This Linear Regression is part of internship from The Sparks Foundation.
Setting up the working environment.
setwd("D:/Sparks Foundation/Task 1")
library(ggplot2)
Reading the file, checking for any missing values, a small view of the dataset and structure of the dataset.
data <- read.csv("./data.csv")
any(is.na(data))
## [1] FALSE
head(data)
## Hours Scores
## 1 2.5 21
## 2 5.1 47
## 3 3.2 27
## 4 8.5 75
## 5 3.5 30
## 6 1.5 20
str(data)
## 'data.frame': 25 obs. of 2 variables:
## $ Hours : num 2.5 5.1 3.2 8.5 3.5 1.5 9.2 5.5 8.3 2.7 ...
## $ Scores: int 21 47 27 75 30 20 88 60 81 25 ...
Splitting the Dataset in Training and Testing subsets.
set.seed(4466)
idx <- sample(nrow(data),nrow(data)*0.80)
train <- data[idx,]
test <- data[-idx,]
Plotting the Training dataset.
ggplot(data) +
aes(x=Hours,y=Scores) +
geom_point() + stat_smooth(method = "lm", col = "blue")
## `geom_smooth()` using formula 'y ~ x'
Applying the Linear Regression function and summary of the Dataset after applying the linear function.

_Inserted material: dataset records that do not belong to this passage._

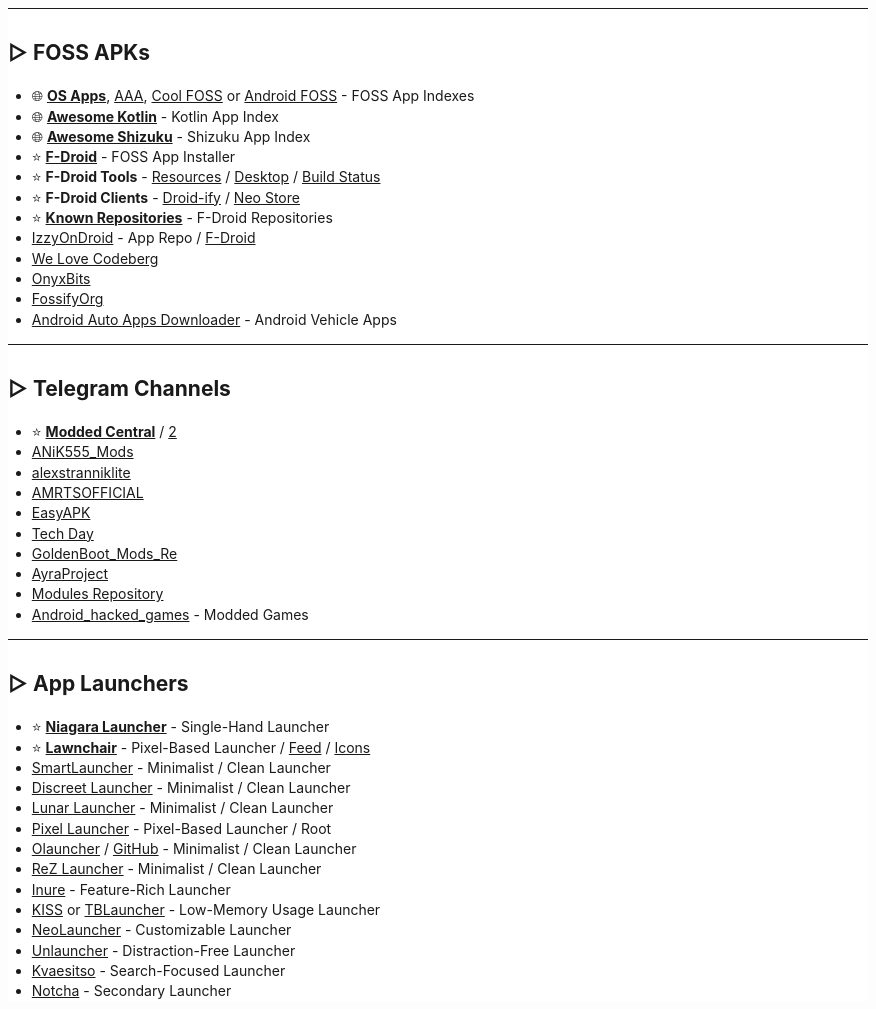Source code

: ***

## ▷ FOSS APKs

* 🌐 **[OS Apps](https://github.com/pcqpcq/open-source-android-apps)**, [AAA](https://github.com/Psyhackological/AAA), [Cool FOSS](https://albertomosconi.github.io/foss-apps/) or [Android FOSS](https://github.com/offa/android-foss) - FOSS App Indexes
* 🌐 **[Awesome Kotlin](https://github.com/androiddevnotes/awesome-android-kotlin-apps)** - Kotlin App Index
* 🌐 **[Awesome Shizuku](https://github.com/ThePBone/awesome-shizuku)** - Shizuku App Index
* ⭐ **[F-Droid](https://f-droid.org/)** - FOSS App Installer
* ⭐ **F-Droid Tools** - [Resources](https://fdroidfamily.codeberg.page/) / [Desktop](https://github.com/mvdan/fdroidcl) / [Build Status](https://codeberg.org/pstorch/F-Droid_Build_Status)
* ⭐ **F-Droid Clients** - [Droid-ify](https://github.com/Droid-ify/client) / [Neo Store](https://github.com/NeoApplications/Neo-Store)
* ⭐ **[Known Repositories](https://forum.f-droid.org/t/known-repositories/)** - F-Droid Repositories
* [IzzyOnDroid](https://android.izzysoft.de/applists.php) - App Repo / [F-Droid](https://apt.izzysoft.de/fdroid/index.php)
* [We Love Codeberg](https://welove.codeberg.page/)
* [OnyxBits](https://onyxbits.de/)
* [FossifyOrg](https://github.com/FossifyOrg)
* [Android Auto Apps Downloader](https://github.com/shmykelsa/aaad) - Android Vehicle Apps

***

## ▷ Telegram Channels

* ⭐ **[Modded Central](https://t.me/+ilCkWkm0e39hZTQ1)** / [2](https://t.me/moddedcentralbackup)
* [ANiK555_Mods](https://t.me/ANiK555_Mods)
* [alexstranniklite](https://t.me/alexstranniklite)
* [AMRTSOFFICIAL](https://t.me/AMRTSOFFICIAL)
* [EasyAPK](https://t.me/EasyAPK)
* [Tech Day](https://t.me/s/tech_d4y)
* [GoldenBoot_Mods_Re](https://t.me/GoldenBoot_Mods_Re)
* [AyraProject](https://t.me/AyraProject)
* [Modules Repository](https://t.me/modulesrepo)
* [Android_hacked_games](https://t.me/Android_hacked_games) - Modded Games

***

## ▷ App Launchers

* ⭐ **[Niagara Launcher](https://niagaralauncher.app/)** - Single-Hand Launcher
* ⭐ **[Lawnchair](https://lawnchair.app/)** - Pixel-Based Launcher / [Feed](https://github.com/LawnchairLauncher/lawnfeed/releases/download/v3.0.0/Lawnfeed.3.apk) / [Icons](https://github.com/LawnchairLauncher/lawnicons/releases/download/v2.5.0/Lawnicons-2.5.0.apk)
* [SmartLauncher](https://www.smartlauncher.net/) - Minimalist / Clean Launcher
* [Discreet Launcher](https://vincent-falzon.com/) - Minimalist / Clean Launcher
* [Lunar Launcher](https://github.com/iamrasel/lunar-launcher) - Minimalist / Clean Launcher
* [Pixel Launcher](https://github.com/saitamasahil/Pixel-Launcher-Extended) - Pixel-Based Launcher / Root
* [Olauncher](https://play.google.com/store/apps/details?id=app.olauncher) / [GitHub](https://github.com/tanujnotes/Olauncher) - Minimalist / Clean Launcher
* [ReZ Launcher](https://play.google.com/store/apps/details?id=com.perryoncrack.rez) - Minimalist / Clean Launcher
* [Inure](https://github.com/Hamza417/Inure) - Feature-Rich Launcher
* [KISS](https://kisslauncher.com/) or [TBLauncher](https://tbog.github.io/TBLauncher/) - Low-Memory Usage Launcher
* [NeoLauncher](https://github.com/NeoApplications/Neo-Launcher) - Customizable Launcher
* [Unlauncher](https://jkuester.github.io/unlauncher/) - Distraction-Free Launcher
* [Kvaesitso](https://kvaesitso.mm20.de/) - Search-Focused Launcher
* [Notcha](https://play.google.com/store/apps/details?id=com.notch.launcher) - Secondary Launcher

model <- lm(Scores~Hours,train)
summary(model)
##
## Call:
## lm(formula = Scores ~ Hours, data = train)
##
## Residuals:
## Min 1Q Median 3Q Max
## -8.8506 -4.4017 -0.4648 3.8555 8.8436
##
## Coefficients:
## Estimate Std. Error t value Pr(>|t|)
## (Intercept) 2.5645 2.9215 0.878 0.392
## Hours 9.5631 0.5574 17.156 1.34e-12 ***
## ---
## Signif. codes: 0 '***' 0.001 '**' 0.01 '*' 0.05 '.' 0.1 ' ' 1
##
## Residual standard error: 5.654 on 18 degrees of freedom
## Multiple R-squared: 0.9424, Adjusted R-squared: 0.9392
## F-statistic: 294.3 on 1 and 18 DF, p-value: 1.336e-12
Predicting the Test Data values, and comparison of the actual values in the Dataset and the predicted values.

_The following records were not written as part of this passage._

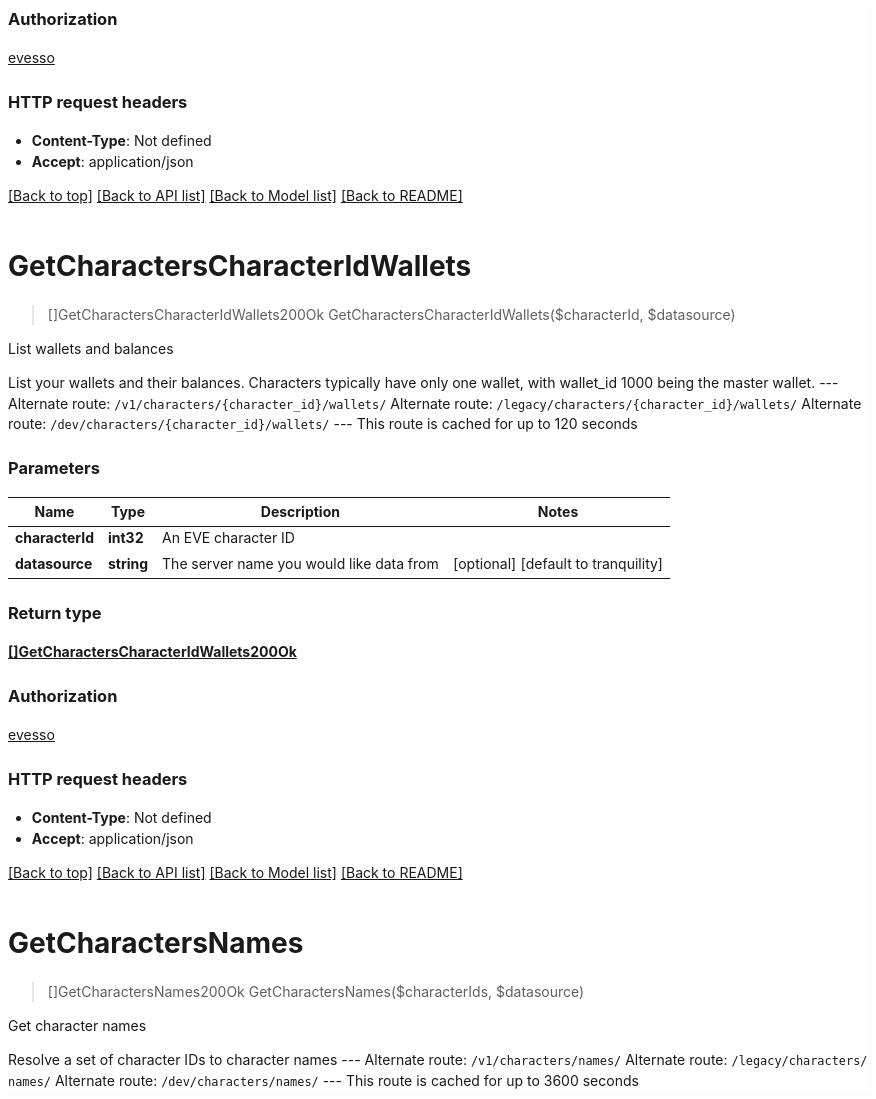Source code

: ### Authorization

[evesso](../README.md#evesso)

### HTTP request headers

 - **Content-Type**: Not defined
 - **Accept**: application/json

[[Back to top]](#) [[Back to API list]](../README.md#documentation-for-api-endpoints) [[Back to Model list]](../README.md#documentation-for-models) [[Back to README]](../README.md)

# **GetCharactersCharacterIdWallets**
> []GetCharactersCharacterIdWallets200Ok GetCharactersCharacterIdWallets($characterId, $datasource)

List wallets and balances

List your wallets and their balances. Characters typically have only one wallet, with wallet_id 1000 being the master wallet.  ---  Alternate route: `/v1/characters/{character_id}/wallets/`  Alternate route: `/legacy/characters/{character_id}/wallets/`  Alternate route: `/dev/characters/{character_id}/wallets/`   ---  This route is cached for up to 120 seconds


### Parameters

Name | Type | Description  | Notes
------------- | ------------- | ------------- | -------------
 **characterId** | **int32**| An EVE character ID | 
 **datasource** | **string**| The server name you would like data from | [optional] [default to tranquility]

### Return type

[**[]GetCharactersCharacterIdWallets200Ok**](get_characters_character_id_wallets_200_ok.md)

### Authorization

[evesso](../README.md#evesso)

### HTTP request headers

 - **Content-Type**: Not defined
 - **Accept**: application/json

[[Back to top]](#) [[Back to API list]](../README.md#documentation-for-api-endpoints) [[Back to Model list]](../README.md#documentation-for-models) [[Back to README]](../README.md)

# **GetCharactersNames**
> []GetCharactersNames200Ok GetCharactersNames($characterIds, $datasource)

Get character names

Resolve a set of character IDs to character names  ---  Alternate route: `/v1/characters/names/`  Alternate route: `/legacy/characters/names/`  Alternate route: `/dev/characters/names/`   ---  This route is cached for up to 3600 seconds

prd <- predict(model,newdata = test)
mde <- cbind(test$Scores,prd)
colnames(mde) <- c('Actual Scores','Predicted Scores')
mde <- as.data.frame(mde)
mde
## Actual Scores Predicted Scores
## 9 81 81.93798
## 11 85 76.20014
## 15 17 13.08386
## 16 95 87.67583
## 22 54 48.46723
The table shows that we have some values that are close to each other in Actual Values and Predicted Values.
Predicting the Score if a student’s study hours is 9.25hrs each day.
predict(model, data.frame(Hours = 9.25))
## 1
## 91.0229
Therefor, the prediction is complete and the student would score around 91.0229 if they study for 9.25 hours per day.